Given text.
--- --- ---

0
votes

I have a Nifi Flow, which fetches a data from RDS tables and load into S3 as flat files, now i need to generate another file which will be having the name of the file that I am loading into S3 bucket, this needs to be a separate flow;

example: if the RDS extracted flat file name is RDS.txt, then the new generated file should have rds.txt as content and I need to load this file to same S3 bucket.

Problem I face is I am using a generate flowfile processor and adding the flat file name as custom text in flowfile, but i could not set up any upstream for Generate flow file processor, so this is generating more files, if I use the merge content processor after the generate flow file processor, I could see duplicate values in the flowfile.

Can anyone help me out in this

2
I think you need to refrase your question, i am not sure i get it. Q1 - who managed the RDS filename ? Q2 - why to use genereate flowfile ? is your trigger - Up_One
Agreed - not clear why you are using generate flow file - perhaps provide a screenshot of your flow? Sounds like it should just be QueryDB -> UpdateAttribute -> PutS3? - Sdairs
@Up_One, I will clarify the request; - Vasanth Kumar
@Up_One, I will clarify the request, I have two requests 1. Extract data from RDS load it into S3 as a text file 2. Generate a text file with, this text file will only have the name of the text file which we loaded into S3 as a textfile. Flow 1 is working perfectly, now for the second file I am using a Generate flow file which will have the name of the text file followed by Merge content, Put S3 object; The problem now I am facing is as the generate flow file generates more number of flow files, I am getting more files so my s3 is flooded with files. - Vasanth Kumar

2 Answers

0
votes

I have a Nifi Flow, which fetches a data from RDS tables and load into S3 as flat files, now i need to generate another file which will be having the name of the file that I am loading into S3 bucket, this needs to be a separate flow;

Easiest path to do this is to chain something after PutS3Object that will update the flowfile contents with what you want. It would be really simple to write with ExecuteScript. Something like this:

def ff = session.get()

--- --- ---

Goals.
**A.** Rewrite the paragraph of the NiFi thread that begins "Problem I face is" as a short bulleted list that keeps its main facts.
**B.** According to the NiFi thread, what content should the new file have if the flat file extracted from RDS is named RDS.txt?
**C.** List every username that signs a comment in the NiFi thread.
The material that comes after the NiFi thread stands apart from it.

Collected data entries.
--- --- ---

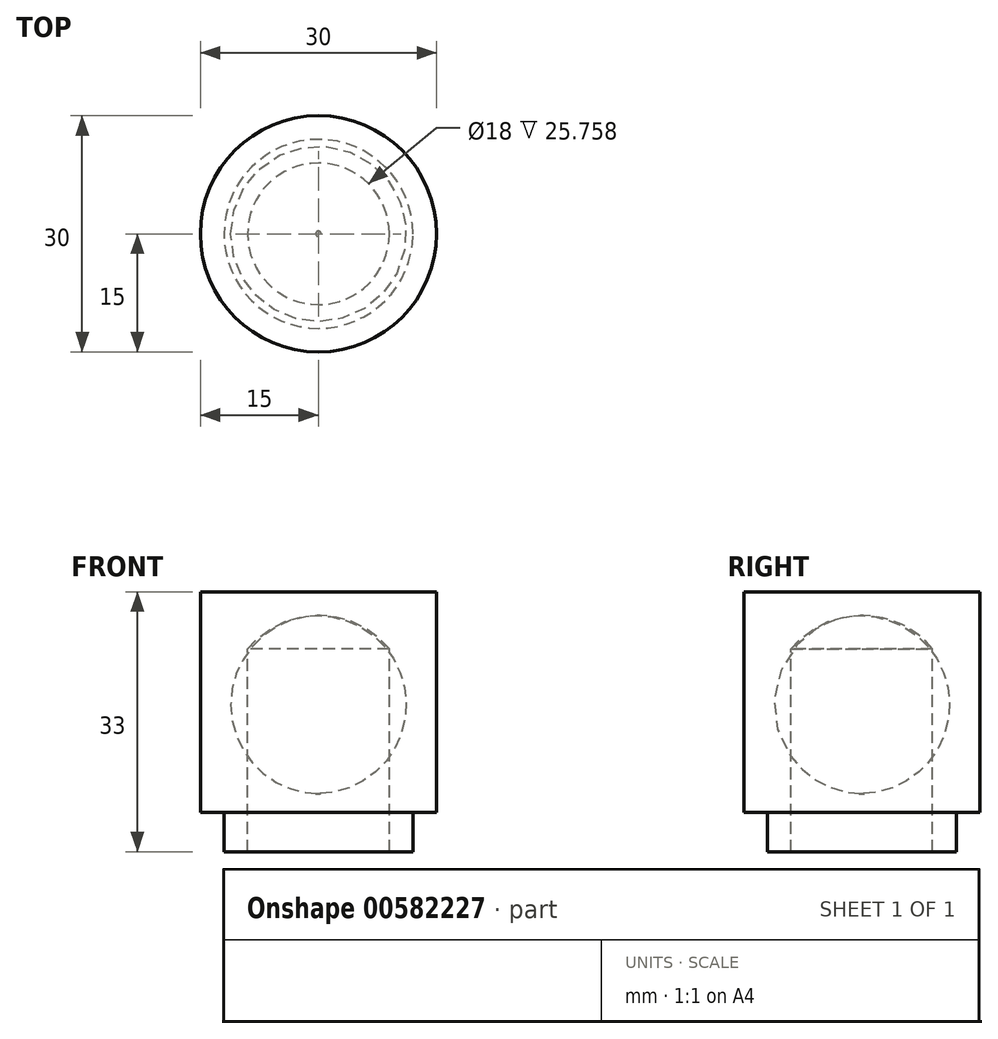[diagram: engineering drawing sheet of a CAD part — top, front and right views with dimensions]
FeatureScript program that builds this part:
annotation { "Feature Type Name" : "Feature", "Feature Type Description" : "" }
export const myFeature = defineFeature(function(context is Context, id is Id, definition is map)
    precondition{}
    {
        {
            var Q0;
            Q0=qCreatedBy(makeId("Front.planeOp"),FACE);
            var sketch = newSketch(context, id + "F0", { "sketchPlane" : qUnion([Q0])});
            skLineSegment(sketch, "E0.MirrorCS", {"start": v(-12, -28) * mm, "end": v(-15, -28) * mm});
            skLineSegment(sketch, "E1", {"start": v(-15, -6) * mm, "end": v(-15, 0) * mm});
            skLineSegment(sketch, "E2", {"start": v(-15, -6) * mm, "end": v(-15, -28) * mm});
            skLineSegment(sketch, "E3", {"start": v(-12, -28) * mm, "end": v(-12, -33) * mm});
            skLineSegment(sketch, "E4", {"start": v(-12, -33) * mm, "end": v(-9, -33) * mm});
            skLineSegment(sketch, "E5", {"start": v(-15, 0) * mm, "end": v(0, 0) * mm});
            skLineSegment(sketch, "E6.MirrorCS", {"start": v(15, 0) * mm, "end": v(0, 0) * mm});
            skLineSegment(sketch, "E7.MirrorCS", {"start": v(15, -3) * mm, "end": v(15, 0) * mm});
            skArc(sketch, "E8", {"start": v(9, -7.69) * mm, "mid": v(0.11, -3) * mm, "end": v(-9, -7.24) * mm});
            skLineSegment(sketch, "E9", {"start": v(-9, -33) * mm, "end": v(-9, -7.24) * mm});
            skLineSegment(sketch, "E10", {"start": v(0, 0) * mm, "end": v(0, -3) * mm});
            skLineSegment(sketch, "E11.MirrorCS", {"start": v(12, -33) * mm, "end": v(9, -33) * mm});
            skLineSegment(sketch, "E12.MirrorCS", {"start": v(12, -28) * mm, "end": v(12, -33) * mm});
            skLineSegment(sketch, "E13.MirrorCS", {"start": v(12, -28) * mm, "end": v(15, -28) * mm});
            skLineSegment(sketch, "E14", {"start": v(15, -28) * mm, "end": v(15, -3) * mm});
            skLineSegment(sketch, "E15", {"start": v(9, -33) * mm, "end": v(9, -7.69) * mm});
            skSolve(sketch);
        }
        {
            var Q0;
            {var subQ0=sQuery(id+"F0.wireOp",EDGE,"I7DhDJuf-7NLr-Svl4-PwQn-US4yEfDLbxPE.left");Q0=makeQuery(id+"F0.imprint","IMPRINT",FACE,{"disambiguationData":[TD([[makeQuery(id+"F0.imprint","IMPRINT",EDGE,{"derivedFrom":subQ0}),-1.0]])]});}
            var Q1;
            Q1=makeQuery(id+"F0.imprint","IMPRINT",FACE,{"disambiguationData":[TD([[makeQuery(id+"F0.imprint","IMPRINT",EDGE,{"derivedFrom":sQuery(id+"F0.wireOp",EDGE,"32eac864-653d-4b33-877a-62f6442f8a590.MirrorCS")}),1.0]])]});
            var Q2;
            Q2=makeQuery(id+"F0.imprint","IMPRINT",FACE,{"disambiguationData":[TD([[makeQuery(id+"F0.imprint","IMPRINT",EDGE,{"derivedFrom":sQuery(id+"F0.wireOp",EDGE,"E0.MirrorCS")}),-1.0]])]});
            var Q3;
            Q3=sQuery(id+"F0.wireOp",EDGE,"E10");
            revolve(context, id + "F1", {"entities" : qUnion([Q0, Q1, Q2]), "axis" : qUnion([Q3]), "revolveType" : RevolveType.FULL});
        }
    });
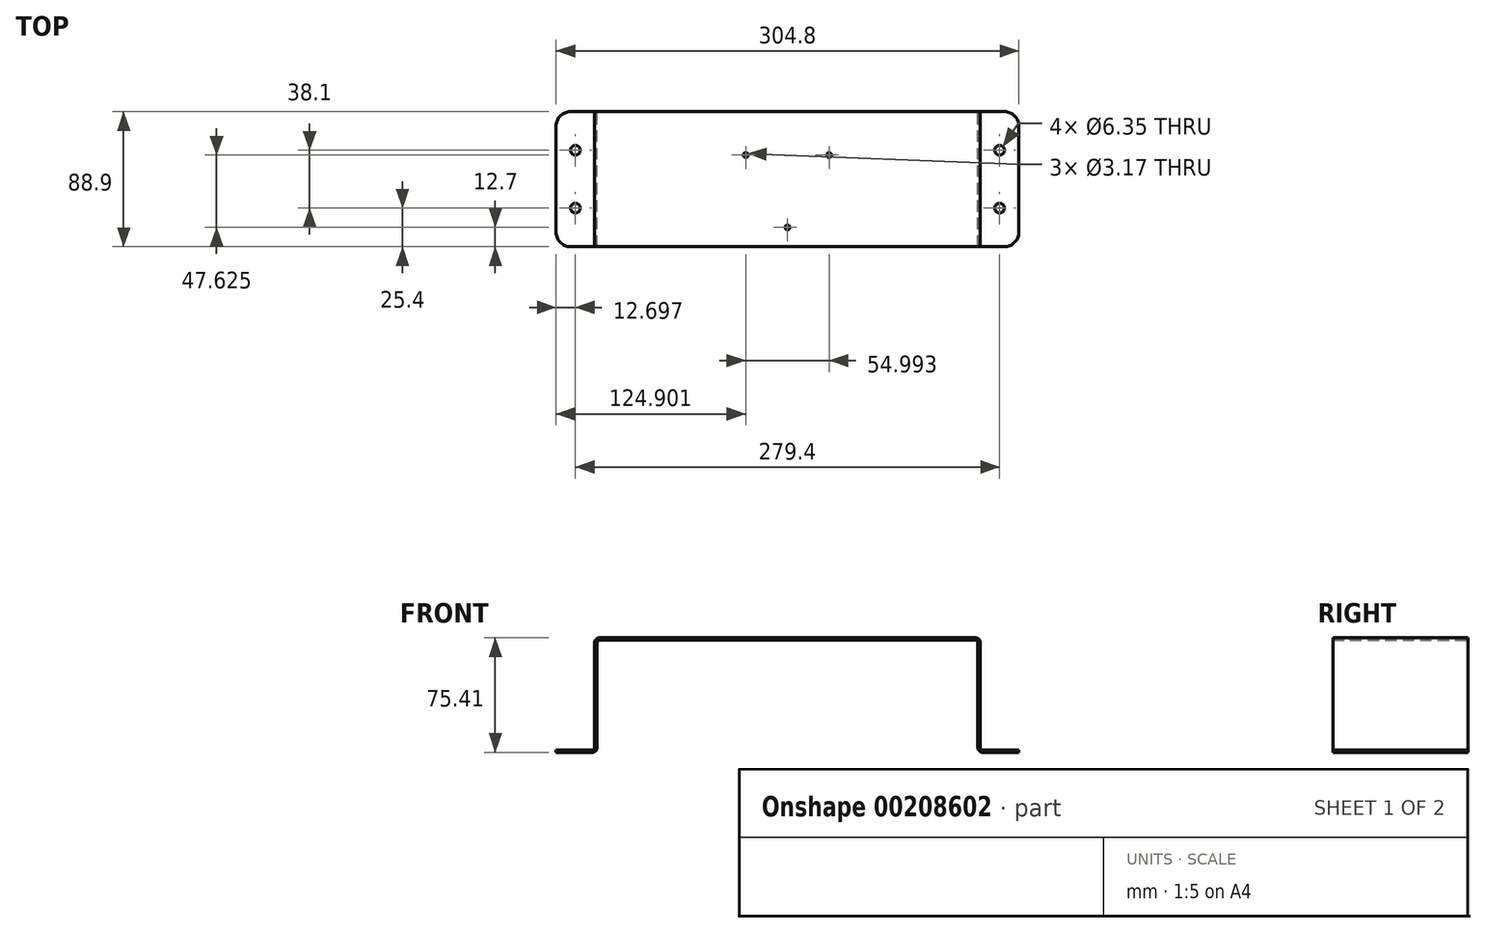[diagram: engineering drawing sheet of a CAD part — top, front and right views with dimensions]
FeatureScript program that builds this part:
annotation { "Feature Type Name" : "Feature", "Feature Type Description" : "" }
export const myFeature = defineFeature(function(context is Context, id is Id, definition is map)
    precondition{}
    {
        {
            var Q0;
            Q0=qCreatedBy(makeId("Front.planeOp"),FACE);
            var sketch = newSketch(context, id + "F0", { "sketchPlane" : qUnion([Q0])});
            skLineSegment(sketch, "E0", {"start": v(-1.59, 0) * mm, "end": v(-125.41, 0) * mm});
            skLineSegment(sketch, "E1", {"start": v(0, -1.59) * mm, "end": v(0, -70.64) * mm});
            skPoint(sketch, "E2.visualSharp", {"position": v(0, 0) * mm});
            skArc(sketch, "E2.filletArc", {"start": v(0, -1.59) * mm, "mid": v(-0.46, -0.46) * mm, "end": v(-1.59, 0) * mm});
            skLineSegment(sketch, "E3.0", {"start": v(-1.59, 1.59) * mm, "end": v(-125.41, 1.59) * mm});
            skArc(sketch, "E3.1", {"start": v(1.59, -1.59) * mm, "mid": v(0.66, 0.66) * mm, "end": v(-1.59, 1.59) * mm});
            skLineSegment(sketch, "E3.2", {"start": v(1.59, -1.59) * mm, "end": v(1.59, -70.64) * mm});
            skLineSegment(sketch, "E4", {"start": v(-125.41, 1.59) * mm, "end": v(-125.41, 0) * mm, "construction": true});
            skLineSegment(sketch, "E5", {"start": v(3.18, -72.23) * mm, "end": v(26.99, -72.23) * mm});
            skPoint(sketch, "E6.visualSharp", {"position": v(1.59, -72.23) * mm});
            skArc(sketch, "E6.filletArc", {"start": v(1.59, -70.64) * mm, "mid": v(2.05, -71.77) * mm, "end": v(3.18, -72.23) * mm});
            skLineSegment(sketch, "E7.0", {"start": v(3.18, -73.82) * mm, "end": v(26.99, -73.82) * mm});
            skArc(sketch, "E7.1", {"start": v(0, -70.64) * mm, "mid": v(0.93, -72.89) * mm, "end": v(3.18, -73.82) * mm});
            skLineSegment(sketch, "E8", {"start": v(26.99, -72.23) * mm, "end": v(26.99, -73.82) * mm});
            skLineSegment(sketch, "E9.MirrorCS", {"start": v(-249.24, 1.59) * mm, "end": v(-125.41, 1.59) * mm});
            skLineSegment(sketch, "E10.MirrorCS", {"start": v(-249.24, 0) * mm, "end": v(-125.41, 0) * mm});
            skArc(sketch, "E11.MirrorCS", {"start": v(-252.41, -1.59) * mm, "mid": v(-251.48, 0.66) * mm, "end": v(-249.24, 1.59) * mm});
            skArc(sketch, "E12.MirrorCS", {"start": v(-250.83, -1.59) * mm, "mid": v(-250.36, -0.46) * mm, "end": v(-249.24, 0) * mm});
            skLineSegment(sketch, "E13.MirrorCS", {"start": v(-250.83, -1.59) * mm, "end": v(-250.83, -70.64) * mm});
            skLineSegment(sketch, "E14.MirrorCS", {"start": v(-252.41, -1.59) * mm, "end": v(-252.41, -70.64) * mm});
            skArc(sketch, "E15.MirrorCS", {"start": v(-250.83, -70.64) * mm, "mid": v(-251.75, -72.89) * mm, "end": v(-254, -73.82) * mm});
            skArc(sketch, "E16.MirrorCS", {"start": v(-252.41, -70.64) * mm, "mid": v(-252.88, -71.77) * mm, "end": v(-254, -72.23) * mm});
            skLineSegment(sketch, "E17.MirrorCS", {"start": v(-254, -72.23) * mm, "end": v(-277.81, -72.23) * mm});
            skLineSegment(sketch, "E18.MirrorCS", {"start": v(-254, -73.82) * mm, "end": v(-277.81, -73.82) * mm});
            skLineSegment(sketch, "E19.MirrorCS", {"start": v(-277.81, -72.23) * mm, "end": v(-277.81, -73.82) * mm});
            skSolve(sketch);
        }
        {
            var Q0;
            Q0=qSketchRegion(id+"F0",true);
            extrude(context, id + "F1", {"entities" : qUnion([Q0]), "endBound" : BoundingType.SYMMETRIC, "depth" : 88.9 * mm});
        }
        {
            var Q0;
            Q0=makeQuery(id+"F1.opExtrude","SWEPT_FACE",FACE,{"disambiguationData":[OSD([sQuery(id+"F0.wireOp",EDGE,"E3.0")])]});
            var sketch = newSketch(context, id + "F2", { "sketchPlane" : qUnion([Q0])});
            skCircle(sketch, "E20", {"center": v(14.29, 19.05) * mm, "radius": 3.18 * mm});
            skCircle(sketch, "E21", {"center": v(14.29, -19.05) * mm, "radius": 3.18 * mm});
            skCircle(sketch, "E22", {"center": v(-125.41, 0) * mm, "radius": 31.75 * mm, "construction": true});
            skCircle(sketch, "E23", {"center": v(-125.41, -31.75) * mm, "radius": 1.59 * mm});
            skCircle(sketch, "E24.1.0", {"center": v(-97.92, 15.88) * mm, "radius": 1.59 * mm});
            skCircle(sketch, "E24.2.0", {"center": v(-152.9, 15.88) * mm, "radius": 1.59 * mm});
            skLineSegment(sketch, "E25", {"start": v(-125.41, 44.45) * mm, "end": v(-125.41, 76.94) * mm, "construction": true});
            skCircle(sketch, "E26.MirrorC", {"center": v(-265.11, 19.05) * mm, "radius": 3.18 * mm});
            skCircle(sketch, "E27.MirrorC", {"center": v(-265.11, -19.05) * mm, "radius": 3.18 * mm});
            skSolve(sketch);
        }
        {
            var Q0;
            Q0=qSketchRegion(id+"F2",true);
            extrude(context, id + "F3", {"entities" : qUnion([Q0]), "operationType" : NewBodyOperationType.REMOVE, "endBound" : BoundingType.THROUGH_ALL, "oppositeDirection" : true, "depth" : 25.4 * mm});
        }
        {
            var Q0;
            Q0=makeQuery(id+"F1.opExtrude","CAP_EDGE",EDGE,{"disambiguationData":[OSD([sQuery(id+"F0.wireOp",EDGE,"E4")])],"isStart":false});
            var Q1;
            Q1=makeQuery(id+"F1.opExtrude","CAP_EDGE",EDGE,{"disambiguationData":[OSD([sQuery(id+"F0.wireOp",EDGE,"E4")])],"isStart":true});
            var Q2;
            Q2=makeQuery(id+"F1.opExtrude","CAP_EDGE",EDGE,{"disambiguationData":[OSD([sQuery(id+"F0.wireOp",EDGE,"E8")])],"isStart":true});
            var Q3;
            Q3=makeQuery(id+"F1.opExtrude","CAP_EDGE",EDGE,{"disambiguationData":[OSD([sQuery(id+"F0.wireOp",EDGE,"E8")])],"isStart":false});
            var Q4;
            Q4=makeQuery(id+"F1.opExtrude","CAP_EDGE",EDGE,{"disambiguationData":[OSD([sQuery(id+"F0.wireOp",EDGE,"E19.MirrorCS")])],"isStart":false});
            var Q5;
            Q5=makeQuery(id+"F1.opExtrude","CAP_EDGE",EDGE,{"disambiguationData":[OSD([sQuery(id+"F0.wireOp",EDGE,"E19.MirrorCS")])],"isStart":true});
            fillet(context, id + "F4", {"entities" : qUnion([Q0, Q1, Q2, Q3, Q4, Q5]), "radius" : 9.52 * mm, "tangentPropagation" : true, "allowEdgeOverflow" : false});
        }
    });
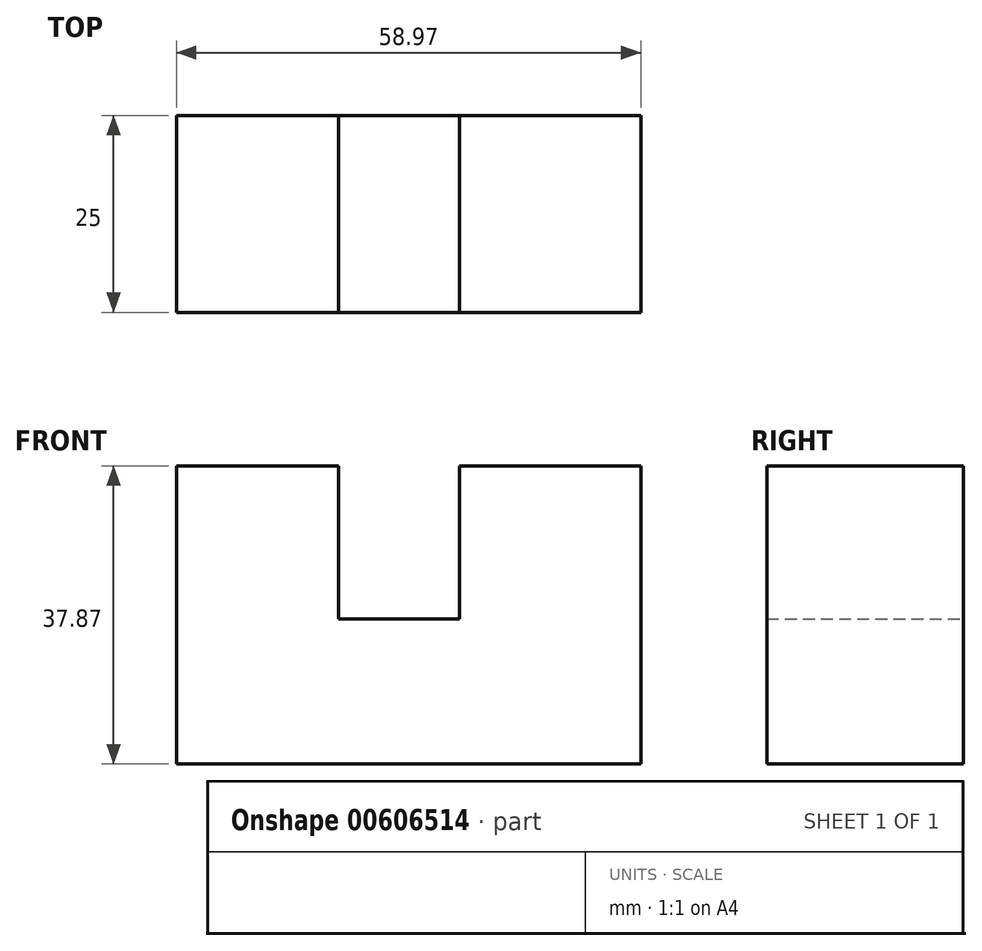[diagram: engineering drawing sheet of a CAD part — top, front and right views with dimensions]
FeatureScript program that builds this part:
annotation { "Feature Type Name" : "Feature", "Feature Type Description" : "" }
export const myFeature = defineFeature(function(context is Context, id is Id, definition is map)
    precondition{}
    {
        {
            var Q0;
            Q0=qCreatedBy(makeId("Front.planeOp"),FACE);
            var sketch = newSketch(context, id + "F0", { "sketchPlane" : qUnion([Q0])});
            skLineSegment(sketch, "E0", {"start": v(-56.52, -32.36) * mm, "end": v(2.45, -32.36) * mm});
            skLineSegment(sketch, "E1", {"start": v(2.45, -13.92) * mm, "end": v(-56.27, -13.92) * mm});
            skLineSegment(sketch, "E2", {"start": v(2.45, -13.92) * mm, "end": v(2.45, -32.36) * mm});
            skLineSegment(sketch, "E3", {"start": v(-56.52, -32.36) * mm, "end": v(-56.52, 5.51) * mm});
            skLineSegment(sketch, "E4", {"start": v(-56.52, 5.51) * mm, "end": v(-35.93, 5.51) * mm});
            skLineSegment(sketch, "E5", {"start": v(-35.93, 5.51) * mm, "end": v(-35.93, -32.36) * mm});
            skLineSegment(sketch, "E6", {"start": v(2.45, -32.36) * mm, "end": v(2.45, 5.51) * mm});
            skLineSegment(sketch, "E7", {"start": v(2.45, 5.51) * mm, "end": v(-20.58, 5.51) * mm});
            skLineSegment(sketch, "E8", {"start": v(-20.58, 5.51) * mm, "end": v(-20.58, -32.36) * mm});
            skLineSegment(sketch, "E9", {"start": v(-56.52, -13.92) * mm, "end": v(-56.52, -32.36) * mm});
            skSolve(sketch);
        }
        {
            var Q0;
            Q0 = qSketchRegion(id + "F0", true);
            extrude(context, id + "F1", {"entities" : qUnion([Q0]), "depth" : 25 * mm, "offsetDistance" : 25 * mm});
        }
    });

--- --- ---

Solutions.
**A.**
- A GenerateFlowFile processor is used, with the flat file name added as custom text in the flowfile.
- No upstream connection can be set up for the GenerateFlowFile processor, so it keeps generating more files.
- Adding a MergeContent processor after it results in duplicate values in the flowfile.

**B.** It should contain rds.txt.

**C.**
- Up_One
- Sdairs
- Vasanth Kumar